Music: Robert Schumann, orchestrated by Glazunov, Rimsky-Korsakovv, Liadov, Tcherepnin, and Arensky.
Choreography: Michel Fokine.
Plot: Michel Fokine, Leon Bakst.
Sets, costumes: Léon Bakst.

Premiered on March 5, 1910, by the Ballets Russes in Saint-Petersburg (Pavlov Hall). French premiere on June 4,1910, in Paris (Opéra Garnier).
Dancers at the permiere: Tamara Karsavina, Vaslaw Nijinsky, Vera Fokina, Ludmilla Scholar, Bronislava Nijinska, Leontiev, Meyerhold.

Carnaval (Russian: Карнавал) is a ballet of the Ballets Russes, based on the music of Robert Schumann's, Carnaval, for piano, as orchestrated by Aleksandr Glazunov, Nikolai Rimsky-Korsakov, Anatole Liadov, Alexander Tcherepnin. It was choreographed by Mikhail Fokine to his own libretto, with costumes designed by Léon Bakst, and premiered in Pavlovsk on 5 March (old style, 20 February) 1910.

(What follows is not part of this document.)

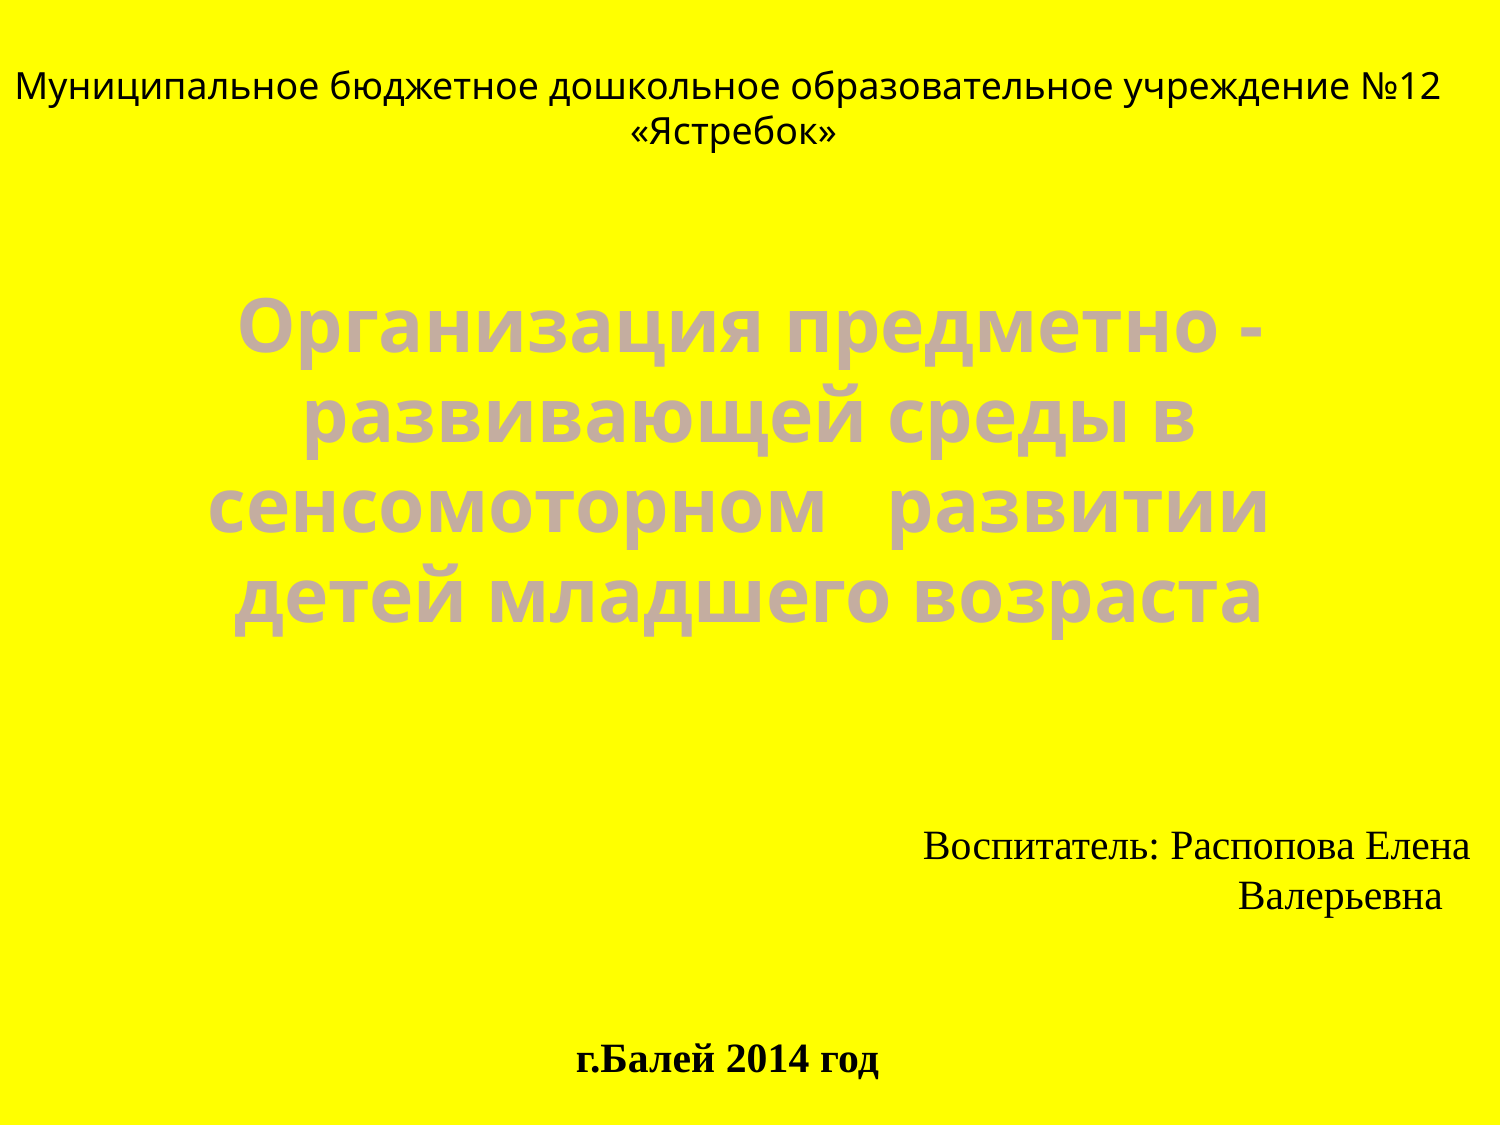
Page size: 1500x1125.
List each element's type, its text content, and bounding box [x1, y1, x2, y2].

The leading dancers of the Imperial Ballet were engaged in the production: Tamara Karsavina (Columbine), Leonid Leontiev (Harlequin), Vera Fokina (Chiarina), Ludmila Schollar (Estrella), Bronislava Nijinska (Papillon), Vsevolod Meyerhold (Pierrot), Vasily Kiselev (Florestan), Aleksandr Shiryaev (Eusebius). The ballet became world-famous due to its production by Diaghilev's Ballets Russes (Teater des Westens, Berlin, 20 May 1910), with new sets and costumes by Bakst, with Lydia Lopokova as Columbine and Vaslav Nijinsky as Harlequin. On 14 September 1933, the ballet was revived in London by the Ballet Russe de Monte Carlo (staged by Woizikovsky) for Alexandra Danilova (appearing as Columbine).

Plot outline:
The curtain rises on three ladies pursued by three swains. Then Chiarina and Estrella appear. Suddenly Pierrot appears anxiously through a curtain and dances with long sleeves flapping, as if in search of love. Harlequin bounds in and teases him.

There is a scene with the dreamy Eusebius and Chiarina, one with Estrella and Florestan, and another with Pierrot trying (and failing) to catch Papillon in his hat.

Columbine and Harlequin tease the pompous Pantalone and are eventually betrothed. The Philistines are routed by all the dancing couples, and Harlequin binds Pantalone with Pierrot's sleeves.

For the benefit performance, the chasing of the Philistines took place in the audience, but this action later took place on stage.

Among the outstanding variations were the solo by Harlequin, where he finished one series of pirouettes by slowing down and sitting on the final chord, a pas de trois by Estrella and two friends, and a duet by Harlequin and Columbine, in which his steps were performed to the melody of the flute and clarinet and hers, in counterpoint, to the strings.